Chronic human sepsis often is characterised by the compensatory anti-inflammatory response syndrome (CARS). During CARS, anti-inflammatory cytokines depress the inflammatory response leading to secondary and opportunistic infections. Proved in vitro as well as in vivo, zinc's pro-inflammatory effect might overcome this depression.
We used the model of porcine LPS-induced endotoxemia established by Klosterhalfen et al. 10 pigs were divided into two groups (n = 5). Endotoxemia was induced by recurrent intravenous LPS-application (1.0 μg/kg E. coli WO 111:B4) at hours 0, 5, and 12. At hour 10, each group received an intravenous treatment (group I = saline, group II = 5.0 mg/kg elementary zinc). Monitoring included hemodynamics, blood gas analysis, and the thermal dilution technique for the measurement of extravascular lung water and intrapulmonary shunt.
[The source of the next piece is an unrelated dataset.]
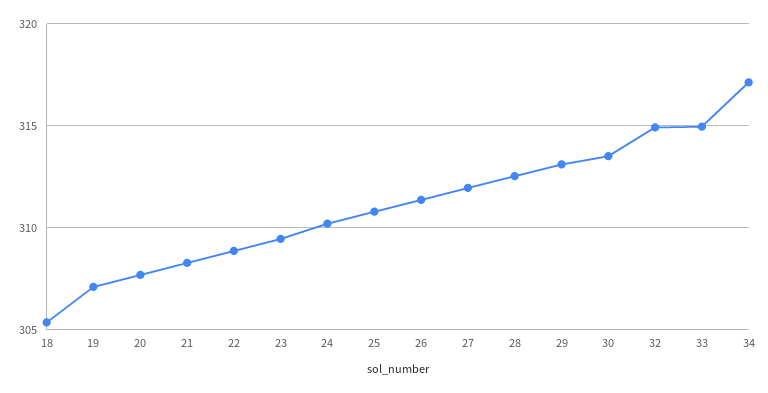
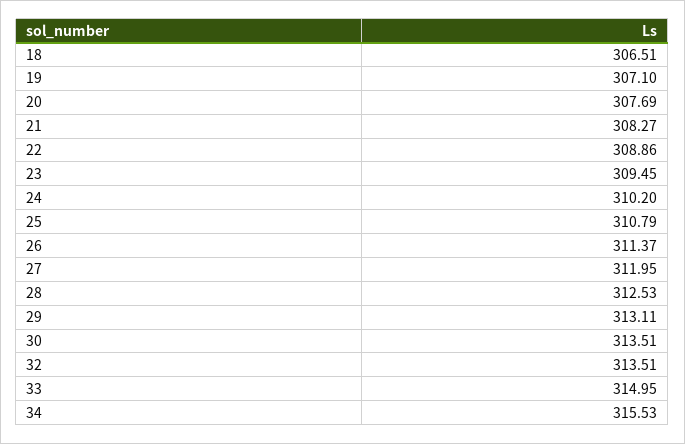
18: 305.5 -> 306.51
32: 315 -> 313.51
34: 317 -> 315.53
Plasma concentrations of IL-6 and TNF-alpha were measured by ELISA. Morphology included weight of the lungs, width of the alveolar septae, and rate of paracentral liver necrosis.
Zinc's application only trended to partly improve the pulmonary function. Compared to saline, significant differences were very rare. IL-6 and TNF-alpha were predominately measured higher in the zinc group. Again, significance was only reached sporadically. Hemodynamics and morphology revealed no significant differences at all.
The application of zinc in this model of recurrent endotoxemia is feasible and without harmful effects. However, a protection or restoration of clinical relevance is not evident in our setting. The pulmonary function just trends to improve, cytokine liberation is only partly activated, hemodynamics and morphology were not influenced. Further pre-clinical studies have to define zinc's role as a therapeutic tool during CARS.